Objective: The study aimed to obtain knowledge of the properties of these drugs and to search for patents relating to the TTS for AD using the Espacenet platform.
Methods: The search terms were "rivastigmine AND transdermal AND skin delivery AND Alzheimer's", changing the drugs "memantine", "donepezil", and "galantamine", between January 2015 and January 2022. Title and abstract were used to choose patents.
Results: TTSs present some limit factors in terms of absorption due to skin physiology and the size of the molecules with established limits of percutaneous penetration (molecular mass of 500 g/mol and log P of 5).
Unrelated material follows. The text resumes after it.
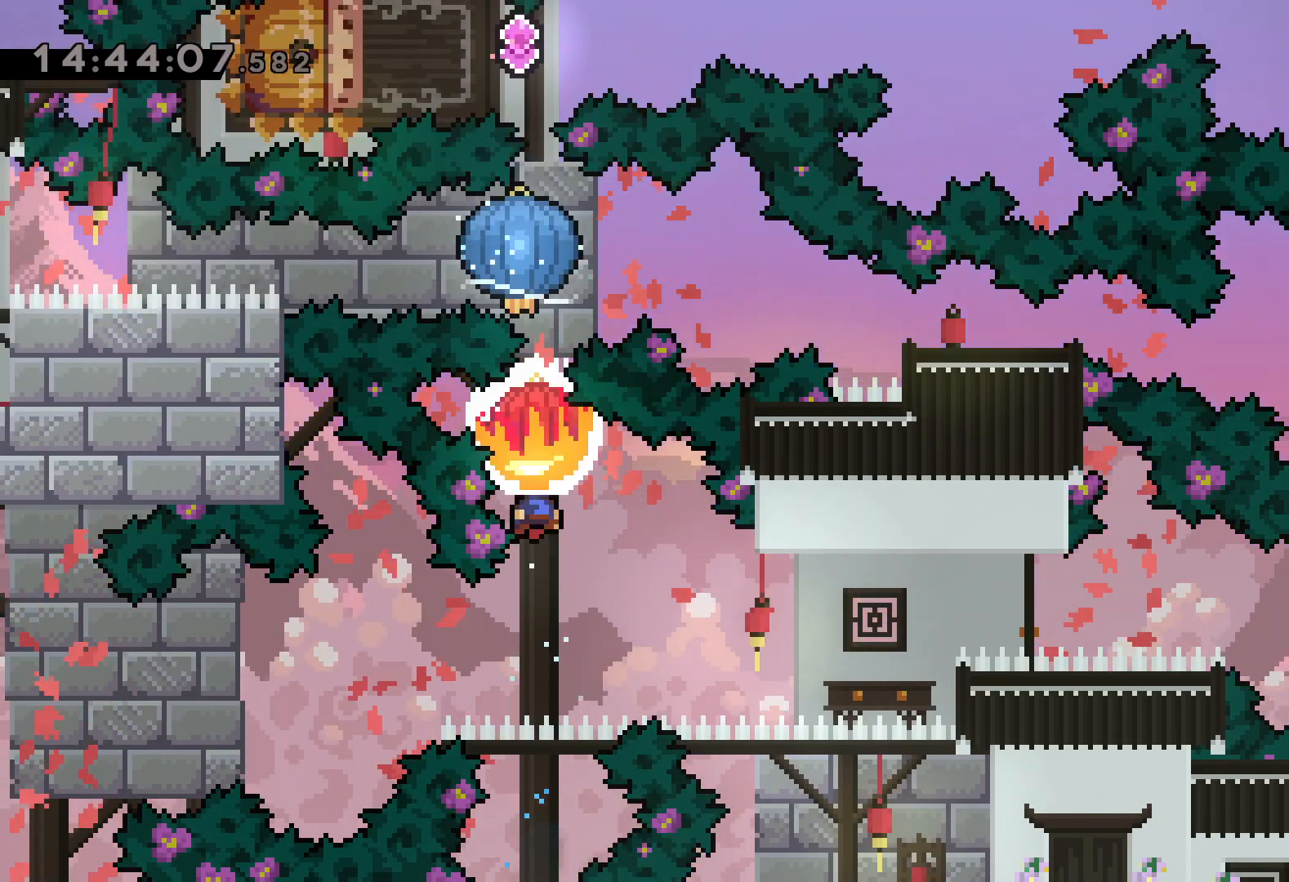
{"keys": ["grab", "up"], "events": [[200, "grab", "up"], [250, "dash", "down"], [434, "dash", "up"], [434, "grab", "down"]]}
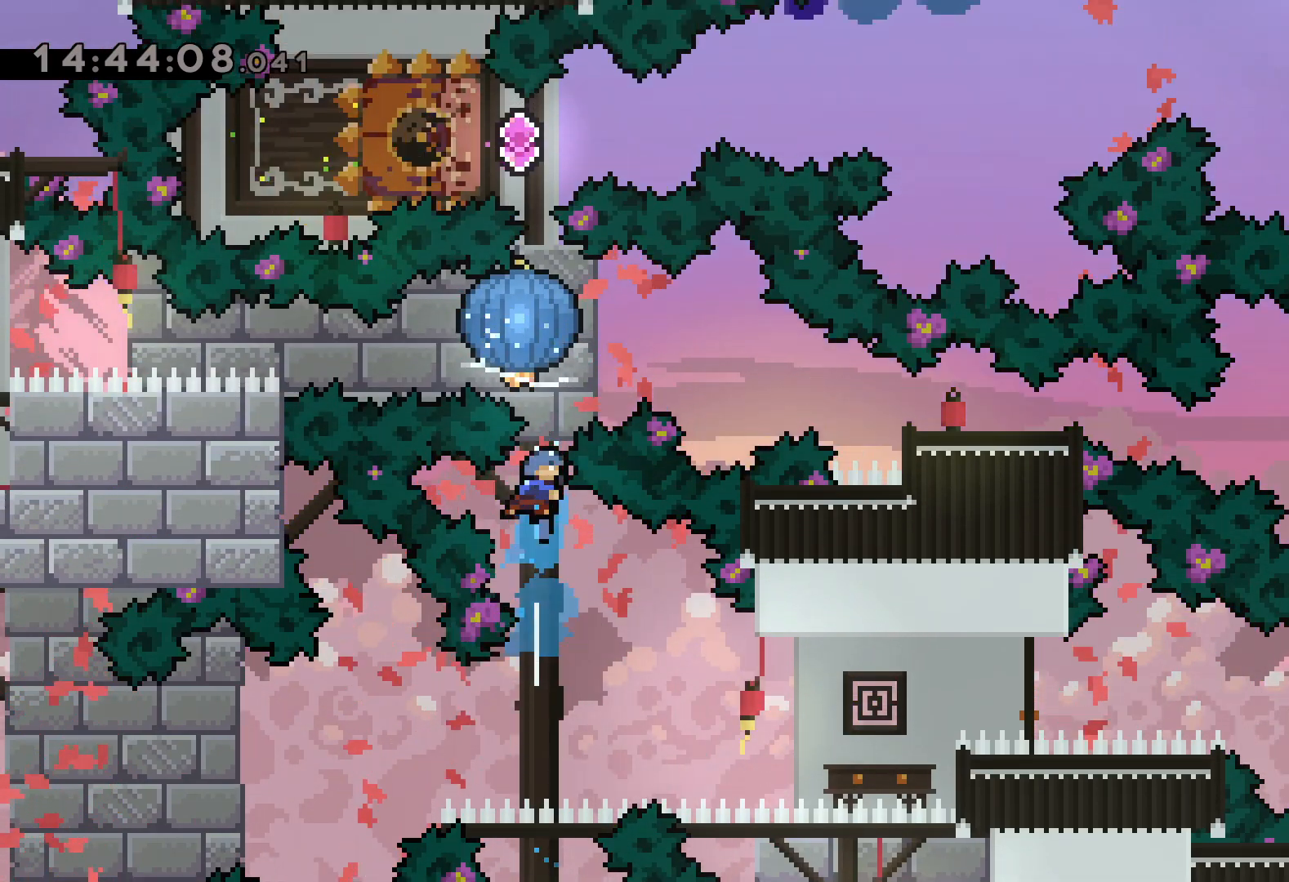
{"keys": ["grab", "up"], "events": []}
We found 1, 4, 4, and 2 patents for galantamine, rivastigmine, donepezil, and memantine, respectively. Galantamine TTS seems to be more challenging due to the molecular mass of 287.35 g/mol and logP of 1.8. The permeator of absorption is necessary. Memantine, rivastigmine, and donepezil present logP of 3.28, 2.3, and 4.27 and molecular weights of 179.30, 250.34, and 415.96 g/mol, respectively.
Conclusion: TTSs are primarily effective for delivering small molecules. The use of absorption enhancers and irritation mitigators can be necessary to enhance the performance. The development of these technologies is essential for the convenience of patients and caregivers.